==== PROVIDED PASSAGE

In this section, the following topics are discussed with examples

  • Introduction
  • General method of finding averages
  • Average determination based on number of elements
  • Odd Number Series
  • Even Number Series
  • Average of first ‘n’ numbers
  • Average of square first ‘n’ numbers


Average is a number expressing the central or typical value in a set of data, in particular the mode, median, or (most commonly) the mean, which is calculated by dividing the sum of the values in the set by their number.

General method of finding averages:

An average or arithmetic mean of given n number of items is a total sum divided by total number of items given.


Average= Sum of Total Items Given/Number of Items

Let’s say If we have Given n Items: n1, n2, n3, ….n

Then, Total Average = (n1 + n2 + n3 + ——– + n) / n


The healthiest competition occurs when average people win by putting above average effort.


Example 1

Ram scored 89,46,74,69,58 in all the five subjects in a class test. Find the average mark scored by Ram?

  1. 65.94
  2. 53.83
  3. 67.20
  4. 63.71


Step 1: To calculate average add all the terms given in as the marks

89 + 46 + 74 + 69 + 58 = 336

Step 2: Now divide the above answer with the number of elements present (i.e.,) n=5

And thus the resultant of that will be your average.

Avg= 336/5= 67.20.

Average determination based on number of elements:

Based on the number of elements, if and only if the elements are in Arithmetic progressions,(i.e., there should be the same common difference between every term of the given series.)

ODD Numbered Series: (n = some odd number)

Let’s look at some examples below

Example 2

1. 3,5,7,9,11,13,15,17,19 (n = 9)

========

### APPLY WHAT YOU READ
**1)** Edit the averages tutorial, starting with "Step 1: To calculate" and going on through "Avg= 336/5= 67.20.", and write that part again with "number of elements" changed to "count of elements".
**2)** Pick up the averages tutorial right after its last sentence and carry it on.

==== STUDY MATERIAL

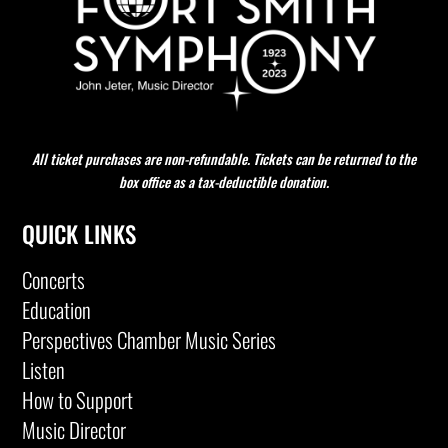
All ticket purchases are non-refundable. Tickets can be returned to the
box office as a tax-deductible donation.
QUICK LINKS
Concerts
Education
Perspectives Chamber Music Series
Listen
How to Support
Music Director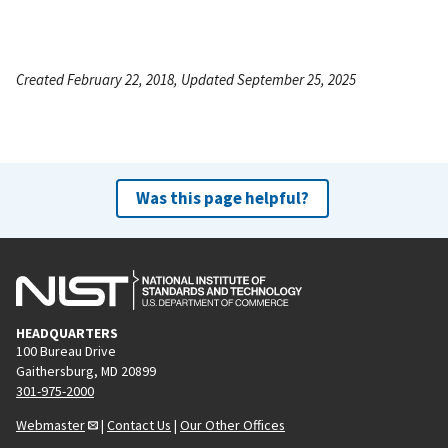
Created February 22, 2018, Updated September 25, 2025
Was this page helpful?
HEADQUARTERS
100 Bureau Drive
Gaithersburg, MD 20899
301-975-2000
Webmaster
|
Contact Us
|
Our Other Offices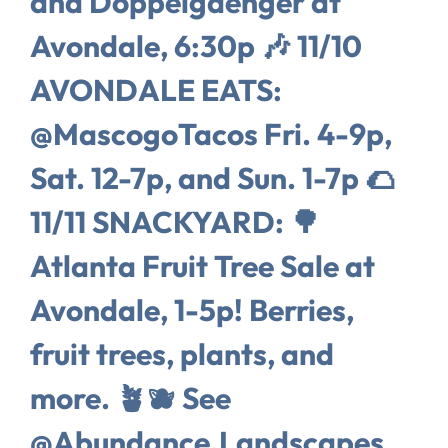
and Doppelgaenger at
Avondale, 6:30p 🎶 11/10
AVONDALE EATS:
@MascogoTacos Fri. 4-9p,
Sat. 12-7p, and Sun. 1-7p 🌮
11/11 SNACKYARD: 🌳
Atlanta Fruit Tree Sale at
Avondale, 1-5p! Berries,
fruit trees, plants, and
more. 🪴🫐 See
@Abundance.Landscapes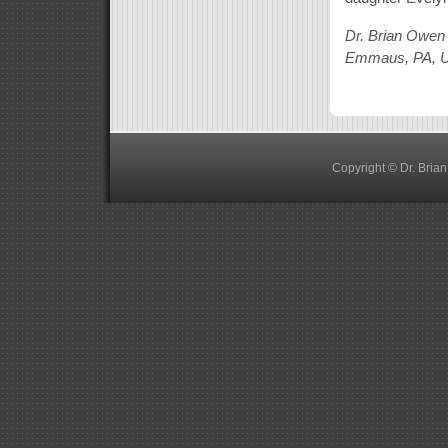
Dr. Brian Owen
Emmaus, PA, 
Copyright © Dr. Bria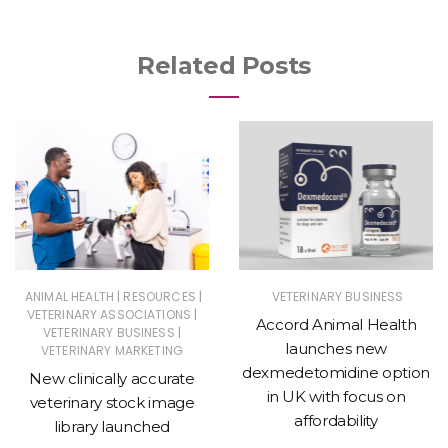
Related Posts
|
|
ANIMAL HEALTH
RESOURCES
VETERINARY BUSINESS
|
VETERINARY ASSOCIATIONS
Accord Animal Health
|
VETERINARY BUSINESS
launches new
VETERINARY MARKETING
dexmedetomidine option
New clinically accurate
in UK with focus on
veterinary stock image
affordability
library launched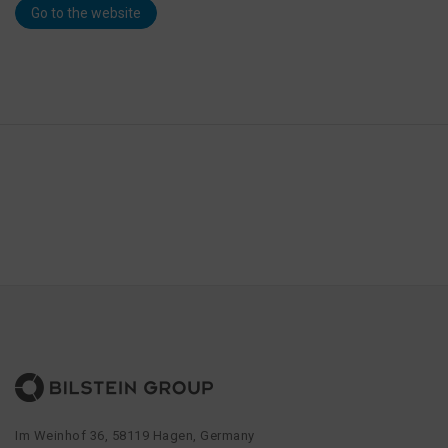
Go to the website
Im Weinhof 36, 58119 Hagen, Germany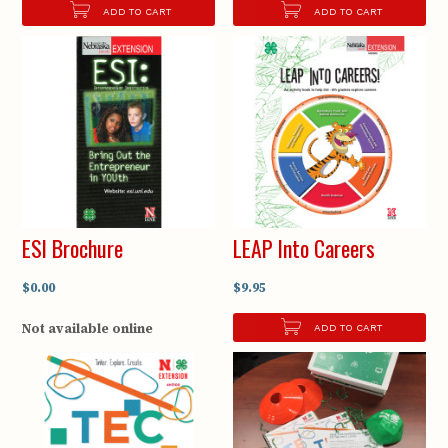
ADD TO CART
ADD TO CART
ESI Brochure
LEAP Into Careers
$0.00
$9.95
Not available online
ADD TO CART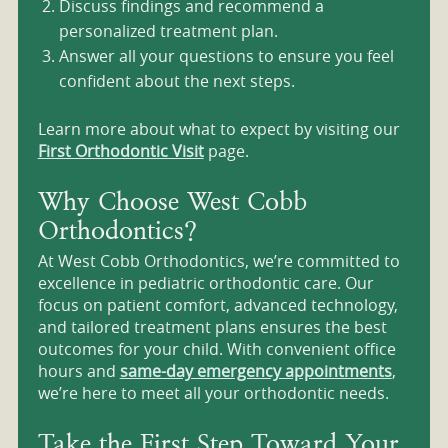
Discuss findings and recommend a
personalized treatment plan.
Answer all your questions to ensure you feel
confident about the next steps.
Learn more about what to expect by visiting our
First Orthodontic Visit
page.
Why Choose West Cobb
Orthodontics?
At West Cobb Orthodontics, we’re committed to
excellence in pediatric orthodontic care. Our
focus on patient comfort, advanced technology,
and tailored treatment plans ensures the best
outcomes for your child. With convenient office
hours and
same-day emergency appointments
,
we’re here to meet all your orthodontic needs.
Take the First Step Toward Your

========

### WRITTEN ANSWERS
**1)**
Step 1: To calculate average add all the terms given in as the marks

89 + 46 + 74 + 69 + 58 = 336

Step 2: Now divide the above answer with the count of elements present (i.e.,) n=5

And thus the resultant of that will be your average.

Avg= 336/5= 67.20.

**2)**
2. 2,3,4,5,6,7,8(n=7)

3. 0.25,0.50,0.75,1.0,1.25(n=5)

EVEN Numbered Series: (n = some even number)

Let’s look at some examples below

Example 4:

1. 3,5,7,9,11,13,15,17 (n = 8)

2. 2,3,4,5,6,7 (n = 6)

3. 0.25,0.50,0.75,1.0 (n = 4)

In even numbered series, the middle of the middle two elements is the answer for that series, this above series is also called as asymmetric series.

Average of First ‘n’ Numbers :

To find the average of first n numbers if they are in A.P. ,(say natural numbers or whole numbers or even numbers or odd numbers etc…) then we can use this formula

Average = (n + 1)/2

Average of Square First ‘n’ numbers :

To find the square of first n numbers , we can use

Average = (n+1)(2n+1) / 6


The average of ages of 10 persons in a class was 32. When new person joins the class the average weight increases by 4. Find the weight of the new person added ?

a) 61

b) 80

c) 75

d) 76



Total age of 10 persons = 10 × 32 = 320

Total age of 11 persons = 11 × 36 = 396 (as the new average is 4 more than present average)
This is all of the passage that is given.